While businesses around the world are entering into the "Agility Era", Asian businesses seem to be a little less vigorous about it.
Since the time “agility” has become a buzzword, businesses around the globe are waking up to its benefits and need in the workplaces. Often we see the term “agility” taking rounds on social media, but how much have we known about it?
What is agility, and how does it matter in business?
Business agility can be defined as an ability to respond rapidly to the changes in an internal and external environment without losing momentum or vision for it, according to Paul Rehmet, the author at Agility.
While businesses around the world are entering into the “Agility Era”, Asian businesses seem to be a little less vigorous about it.
A latest workplace agility barometer report titled as “Agility + Ability – to enable business growth” says, “Two in three businesses in the Asia-Pacific are not quick enough to redesign the workforce to meet urgent business needs.”
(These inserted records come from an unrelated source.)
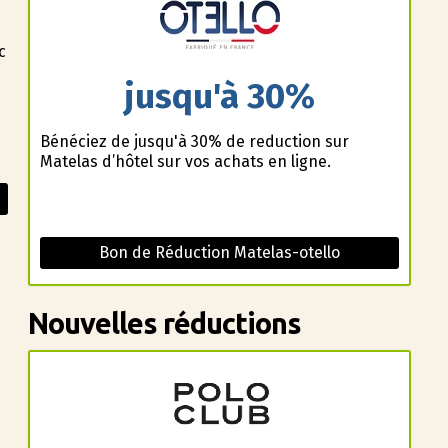
c
jusqu'à 30%
Bénéficiez de jusqu'à 30% de reduction sur
Matelas d’hôtel sur vos achats en ligne.
Bon de Réduction Matelas-otello
Nouvelles réductions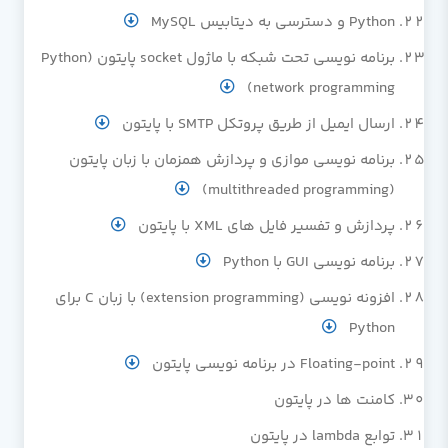
Python و دسترسی به دیتابیس MySQL
برنامه نویسی تحت شبکه با ماژول socket پایتون (Python
network programming)
ارسال ایمیل از طریق پروتکل SMTP با پایتون
برنامه نویسی موازی و پردازش همزمان با زبان پایتون
(multithreaded programming)
پردازش و تفسیر فایل های XML با پایتون
برنامه نویسی GUI با Python
افزونه نویسی (extension programming) با زبان C برای
Python
Floating-point در برنامه نویسی پایتون
کامنت ها در پایتون
توابع lambda در پایتون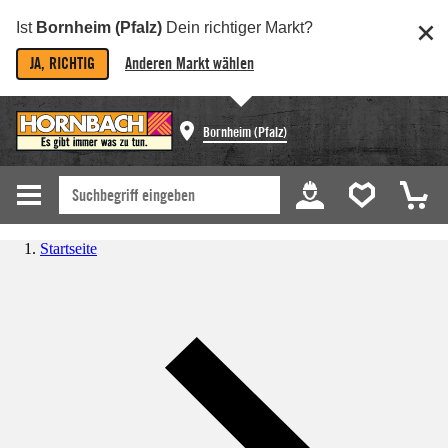
Ist
Bornheim (Pfalz)
Dein richtiger Markt?
JA, RICHTIG
Anderen Markt wählen
Bornheim (Pfalz)
Startseite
With a lot of workplace disruptions taking place, Asian companies need to have an agile environment, which allows an organisation to respond to change quickly and efficiently.
The report underscores three important trends that define why agility is an urgent need in the Asia-Pacific region,
Lack of Understanding in HRs to Enable Agility
The HR department has a big role to play when it comes to enabling agility in human resources of companies. The reforms in the organisation come with a responsive behaviour of HRs that allows the business to climb a rapid growth. With so many external changes taking place in an organisation, it’s the core responsibility of the HR department to be quick with decisions. The study found that while HR departments are capable of hiring key roles within a short span of time, a lot can be done to provide strategic insights. Only 31 per cent of C-suite leaders in the region believe that their HR function is capable of providing strategic workforce insights, which is much lesser from last year’s 37 per cent.
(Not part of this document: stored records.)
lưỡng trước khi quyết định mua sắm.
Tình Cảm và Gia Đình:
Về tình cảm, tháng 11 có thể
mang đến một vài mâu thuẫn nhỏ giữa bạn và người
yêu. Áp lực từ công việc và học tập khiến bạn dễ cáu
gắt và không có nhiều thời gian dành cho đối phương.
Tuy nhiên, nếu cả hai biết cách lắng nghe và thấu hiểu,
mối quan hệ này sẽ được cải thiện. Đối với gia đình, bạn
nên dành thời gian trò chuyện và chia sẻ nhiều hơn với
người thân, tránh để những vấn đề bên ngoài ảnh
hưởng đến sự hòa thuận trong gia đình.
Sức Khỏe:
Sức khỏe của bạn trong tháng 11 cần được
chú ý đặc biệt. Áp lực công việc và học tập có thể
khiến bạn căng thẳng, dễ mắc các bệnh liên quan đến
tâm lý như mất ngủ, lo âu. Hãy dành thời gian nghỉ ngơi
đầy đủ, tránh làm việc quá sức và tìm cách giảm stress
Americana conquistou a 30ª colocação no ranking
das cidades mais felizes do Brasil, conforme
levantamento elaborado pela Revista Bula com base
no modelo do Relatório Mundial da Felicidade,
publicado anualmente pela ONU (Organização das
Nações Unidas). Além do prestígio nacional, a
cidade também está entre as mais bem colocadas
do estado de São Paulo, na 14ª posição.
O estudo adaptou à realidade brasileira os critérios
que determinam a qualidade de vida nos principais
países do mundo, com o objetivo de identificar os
The report suggests that the HRs need to think beyond the traditional methods of recruiting, training and development of employees, to become a change agent. They should rather lead the change through effective business partnerships.
The Contingent Workforce Continues to Grow
The report found that the contingent workforce in Asia is growing profusely. It found that the average tenures of permanent workers are getting shorter with half of an organisation’s workforce staying for fewer than three years.
The April KellyOCG report also confirms a rise in gig economy. “Three out of four free agents choose a free agency for positive reasons. 97 per cent of businesses using free agents report overall satisfaction,” says 2 April report of this year.
The KellyOCG report notes that the organisation must stay focused on maintaining a balance between contingent and permanent workforce as it affects the organisation’s discipline and devotion.
Changing Worker Preferences
The report finds that most C-suite level executives want to work on their own terms. It says that the current workforce at C-suite level is the most multi-generational workforce ever as it not just includes Gen X or Y but also Z.
“As automation gathers pace, re-skilling, retraining and redeploying employees to perform more analytical and higher-value jobs must take place in early stages of adoption of new technology,” says Peter Hamilton, KellyOCG Asia-Pacific’s vice president and regional director in the report.